Common mistakes to avoid
- Assuming complete dissociation for a weak acid or weak base.
- Forgetting to convert from pOH to pH for weak bases.
- Using Ka when the problem gives Kb, or vice versa.
- Using the small x approximation without checking the 5 percent rule.
- Confusing concentration units or typing the constant in the wrong scientific notation.
- Ignoring temperature, since pKw changes with temperature even though this calculator assumes 25 C.
How the chart helps interpretation
The chart in this calculator compares the initial concentration, the amount dissociated at equilibrium, and the concentration remaining undissociated. This is useful because pH alone does not always communicate how small the dissociated fraction may be. For many weak acids, the equilibrium amount dissociated is only a tiny fraction of the original concentration, even when the pH is clearly acidic.
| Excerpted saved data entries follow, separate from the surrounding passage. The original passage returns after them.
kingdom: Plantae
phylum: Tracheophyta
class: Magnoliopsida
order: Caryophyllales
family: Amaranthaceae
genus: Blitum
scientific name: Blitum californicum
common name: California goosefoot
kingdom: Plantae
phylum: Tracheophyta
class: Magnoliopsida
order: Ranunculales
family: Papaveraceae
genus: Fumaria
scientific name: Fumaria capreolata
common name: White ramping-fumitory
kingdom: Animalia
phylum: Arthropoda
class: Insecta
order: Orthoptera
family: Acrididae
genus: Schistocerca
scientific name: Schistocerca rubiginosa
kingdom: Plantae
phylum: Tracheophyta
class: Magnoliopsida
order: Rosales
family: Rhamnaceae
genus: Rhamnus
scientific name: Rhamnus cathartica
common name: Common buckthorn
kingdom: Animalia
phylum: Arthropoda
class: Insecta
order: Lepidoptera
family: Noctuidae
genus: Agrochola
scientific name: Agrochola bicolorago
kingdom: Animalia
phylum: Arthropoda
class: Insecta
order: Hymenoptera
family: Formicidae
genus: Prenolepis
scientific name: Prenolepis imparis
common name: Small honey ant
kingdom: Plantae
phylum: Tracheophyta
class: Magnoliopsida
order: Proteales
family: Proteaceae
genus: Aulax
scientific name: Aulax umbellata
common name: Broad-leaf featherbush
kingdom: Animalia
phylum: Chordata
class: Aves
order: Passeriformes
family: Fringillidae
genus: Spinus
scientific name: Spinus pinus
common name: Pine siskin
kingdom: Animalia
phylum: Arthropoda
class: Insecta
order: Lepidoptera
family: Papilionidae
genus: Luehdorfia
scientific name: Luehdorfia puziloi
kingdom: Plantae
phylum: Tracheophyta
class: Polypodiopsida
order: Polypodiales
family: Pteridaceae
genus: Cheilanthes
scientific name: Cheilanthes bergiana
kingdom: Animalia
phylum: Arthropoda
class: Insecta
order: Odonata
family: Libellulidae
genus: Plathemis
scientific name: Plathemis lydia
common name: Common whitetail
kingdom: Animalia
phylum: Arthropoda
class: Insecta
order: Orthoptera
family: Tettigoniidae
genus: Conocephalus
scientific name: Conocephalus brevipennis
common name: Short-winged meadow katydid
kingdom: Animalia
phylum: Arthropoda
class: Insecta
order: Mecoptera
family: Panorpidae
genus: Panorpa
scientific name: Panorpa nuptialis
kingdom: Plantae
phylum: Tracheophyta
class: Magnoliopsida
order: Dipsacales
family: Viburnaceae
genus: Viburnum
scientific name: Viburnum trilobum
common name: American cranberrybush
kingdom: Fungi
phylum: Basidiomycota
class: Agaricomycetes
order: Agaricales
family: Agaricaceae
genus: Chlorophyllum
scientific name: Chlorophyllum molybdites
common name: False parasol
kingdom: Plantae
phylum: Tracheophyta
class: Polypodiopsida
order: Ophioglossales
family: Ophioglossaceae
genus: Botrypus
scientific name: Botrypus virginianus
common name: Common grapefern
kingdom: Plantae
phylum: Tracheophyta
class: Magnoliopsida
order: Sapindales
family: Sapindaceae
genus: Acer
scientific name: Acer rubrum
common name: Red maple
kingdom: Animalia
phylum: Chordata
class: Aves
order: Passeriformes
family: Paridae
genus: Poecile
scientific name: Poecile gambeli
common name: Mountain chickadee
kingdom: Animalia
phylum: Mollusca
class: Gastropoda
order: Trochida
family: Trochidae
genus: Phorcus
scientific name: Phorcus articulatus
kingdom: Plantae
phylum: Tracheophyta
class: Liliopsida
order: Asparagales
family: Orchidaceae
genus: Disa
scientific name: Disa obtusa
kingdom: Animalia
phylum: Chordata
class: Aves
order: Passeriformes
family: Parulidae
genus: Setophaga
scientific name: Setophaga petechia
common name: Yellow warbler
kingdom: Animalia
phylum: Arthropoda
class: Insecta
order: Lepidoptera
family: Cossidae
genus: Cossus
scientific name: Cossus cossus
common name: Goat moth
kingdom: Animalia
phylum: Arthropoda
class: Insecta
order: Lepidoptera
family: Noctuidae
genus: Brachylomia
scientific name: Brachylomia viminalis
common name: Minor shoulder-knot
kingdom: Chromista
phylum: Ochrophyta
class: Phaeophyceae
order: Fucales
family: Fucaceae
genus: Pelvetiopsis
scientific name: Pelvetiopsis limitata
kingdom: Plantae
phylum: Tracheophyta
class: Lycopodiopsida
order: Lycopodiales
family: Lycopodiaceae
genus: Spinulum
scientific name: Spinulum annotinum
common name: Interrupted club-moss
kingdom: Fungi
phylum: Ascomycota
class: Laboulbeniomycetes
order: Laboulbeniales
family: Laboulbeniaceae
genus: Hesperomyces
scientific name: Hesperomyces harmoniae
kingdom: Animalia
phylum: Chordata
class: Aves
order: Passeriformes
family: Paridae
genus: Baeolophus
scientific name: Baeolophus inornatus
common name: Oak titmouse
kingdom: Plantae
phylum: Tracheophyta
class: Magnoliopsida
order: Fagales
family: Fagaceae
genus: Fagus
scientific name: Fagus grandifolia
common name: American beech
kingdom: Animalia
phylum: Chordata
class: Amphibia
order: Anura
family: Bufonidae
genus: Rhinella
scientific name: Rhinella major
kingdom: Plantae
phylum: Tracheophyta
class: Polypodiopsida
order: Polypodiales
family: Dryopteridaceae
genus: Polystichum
Seeing the dissociated fraction alongside the remaining amount helps connect equilibrium chemistry to the logarithmic pH scale.
Best use cases for this calculator
- Homework on equilibrium and acid base chemistry
- Preparing for AP Chemistry or college general chemistry exams
- Quick laboratory checks for expected pH values
- Verifying whether a small x approximation is reasonable
- Teaching percent ionization trends during dilution
Authoritative references for further study
- University level acid-base equilibrium guidance via LibreTexts
- U.S. Environmental Protection Agency resource on acidification and pH
- National Center for Biotechnology Information, acid-base principles overview
Final takeaway
To calculate the pH of a weak acid or weak base correctly, focus on equilibrium, not complete dissociation. Start with the equilibrium expression, solve for the amount that reacts, then convert that concentration into pH or pOH. The strength constant and the starting concentration both matter, and the exact quadratic method is the safest way to avoid approximation errors. Once you understand that weak acid and weak base pH is an equilibrium problem, the calculations become systematic and much easier to master.